スジンさんの料理は、調味料作りから始まる。
というよりも、彼女の人生がそこにある、と言った方がいいだろう。
市販の工業製品を買って使うのが当たり前の現代だが、「昔はどの家でも調味料作りを普通にやっていた」とスジンさんは言う。彼女の生家でも当然のように行なわれていて、祖母から母へ、母から娘へと伝えられ、スジンさんの血肉となった。
ここ日本でも彼女は、カンジャン(韓国醤油)、テンジャン(韓国味噌)、コチュジャン(唐辛子味噌)、これらを作るのに必要なメジュ(大豆麴)、それから、チョングクジャン(清麴醤/納豆菌で大豆を発行させた味噌)、魚醤、ゴチュギルム(辣油)などを自家製する。

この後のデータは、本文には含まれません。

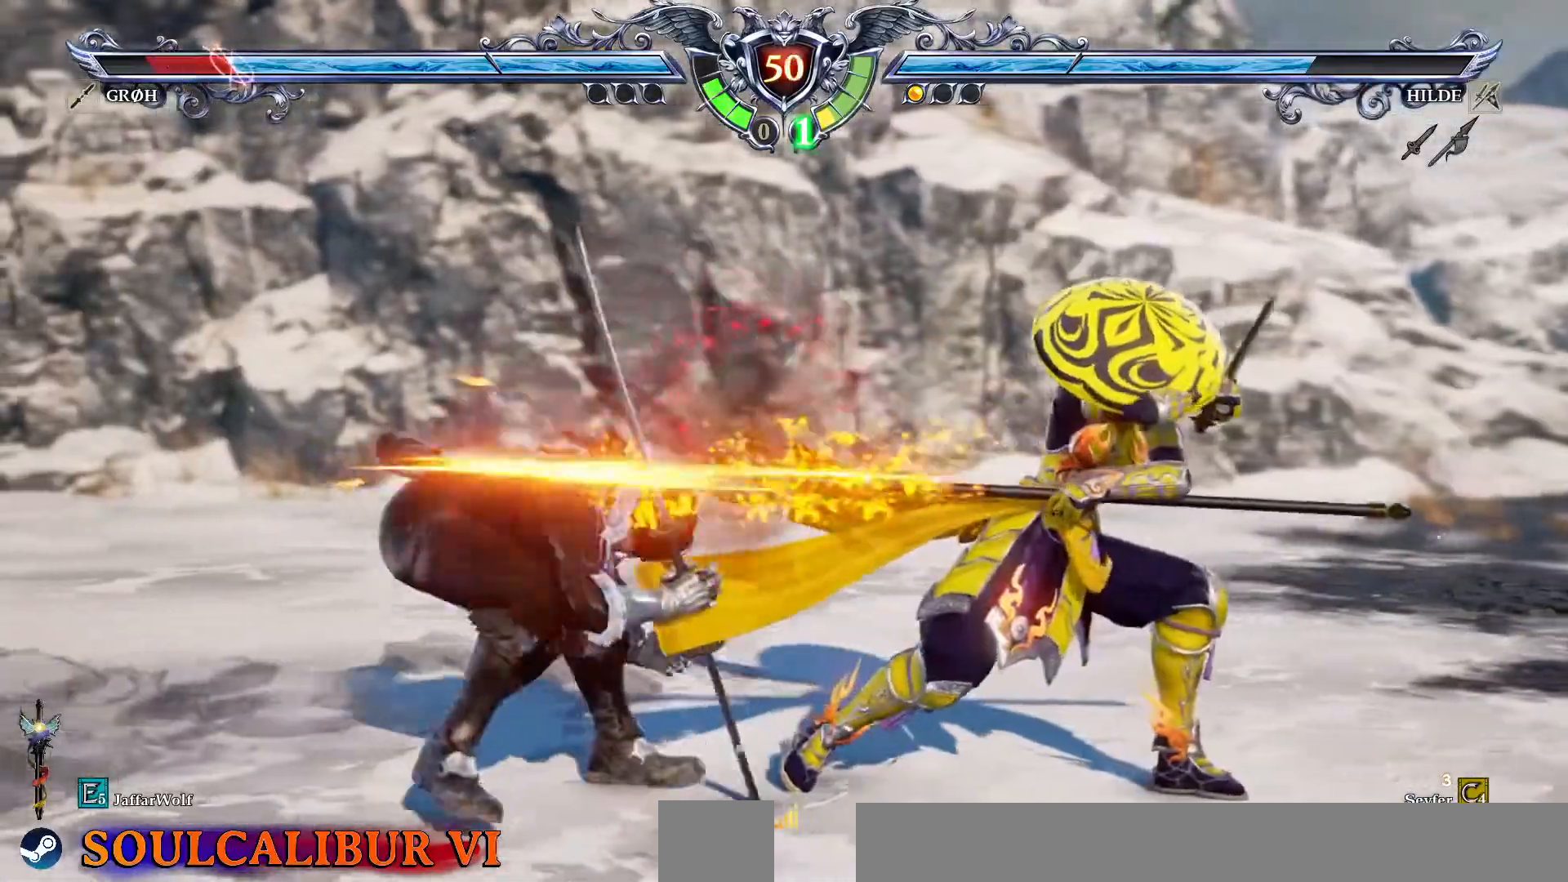
{"dt_ms": 500, "buttons": ["DPAD_LEFT"], "events": [[150, "DPAD_LEFT", "down"], [200, "L2", "down"], [317, "L2", "up"], [383, "L2", "down"], [467, "L2", "up"]]}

JONGJIでは、辻調で学んだフランス料理の知識を活かして、“お粥・アミューズ・前菜・メイン・湯・飯床・デザート”というコース仕立て(特別コースはメインと湯の間にスペシャリテを2品追加)で提供するが、その根幹を成すのが自家製の調味料なのである。

アミューズ
アミューズ。上段左から、干し鱈の皮の素揚げ、畳イワシとカジメ海苔のガンジョン(おこし)、エビジャーキー、デーツの黄松の実とクリームチーズ詰め。下段左から、海苔のブガク(糊状のもち米の衣を付けて揚げたおつまみ)、香椿(チャンチン)のブガク、栗とオリーブのブガク、ピーカンナッツの飴がけ、ビーフジャーキー。
トックマンデゥクックとパンチャン
飯床として供されるトックマンデゥクックとパンチャン。マンデゥ(饅頭)とトック(餅)入りスープには、JONGJIの定番だし(昆布と煮干しと干し車海老から抽出する)を使用。マンデゥは半年間熟成させたキムチが味の要。
パンチャン
上から時計回りに、大根の水キムチ、ヤリイカのチョッカル(塩辛)、もみ海苔の佃煮、白菜キムチ、大豆葉の醤油漬、大根のナムル、青梅のコチュジャン漬、オゴノリの醤油漬、芽甘草の醤油漬。
調味料
左から、コチュジャン、魚醤、カンジャン(韓国醤油)、テンジャン(韓国味噌)、すべて自家製。
*醤油と味噌の作り方:メジュ(大豆麴)を塩水に100日間浸けた後、液体と固体に分ける。液体は醤油(「百日醤油」と呼ばれる)に、固体はさらに1カ月ほど常温発酵させて味噌に。
*魚醤の作り方:イシモチ、コハダ、カタクチイワシなどの魚をよく水洗いして、水気を拭き取り、塩をまんべんなくまぶす。漬物用の厚手ポリ袋をセットした樽に詰め、空気が入らないように袋の口を結んで密閉。常温で1年以上発酵・熟成させる。固形分が溶けて液状になったら仕上がりの目安。コーヒーフィルターで繰り返し濾して、臭みを取り除いてから容器に移して保存。
唐辛子
日本で入手しにくい食材は、母親が韓国から送ってくれる。香椿(チャンチン。センダン科の落葉樹で、若芽は山菜)、大豆葉(漬物、水キムチなどにして食べる)、唐辛子、エゴマなど。写真は一番摘みの赤唐辛子。「一番摘みは皮が厚くて種が少ない。韓国には、唐辛子を挽いたり、ゴマ油を搾ったりする加工屋さんがあって、そこで加工してもらうと、風味がまるで違う」。

スチコンでメジュ(大豆麴)の独自製法を考案

スジンさんの料理を「伝統の再現」と捉えるのは少し違う。スジンさんいわく「調味料から作らなければ、自分の味にならない」。つまり、切実な自己表現なのである。
辻調時代、スジンさんが抱き続けたのは、「どうしたら、自分の料理が作れるようになるのか?」との思いだった。街場の人気シェフによる特別授業の度に彼らに質問した、「どうしたら、自分の料理を作れるようになりますか?」。
「フェラン・アドリアが脚光を浴び、デュカスがブランド展開してミシュランの星を増やしていた時代です。トップシェフたちが料理で自己表現しているのを見て、“自分は何を表現するのか”を考え続けていました」

その拠り所が「舌の記憶」だった。
めぐる季節の中で登場してくる食材と向き合い、祖母や母がやっていたことを思い返しながら、舌の記憶を頼りに、自分が目指す味へと再構築していく。それは自然をバックグラウンドとして古えの手仕事に創作の源泉を求める現代のガストロノミーが向かう先と重なり合う。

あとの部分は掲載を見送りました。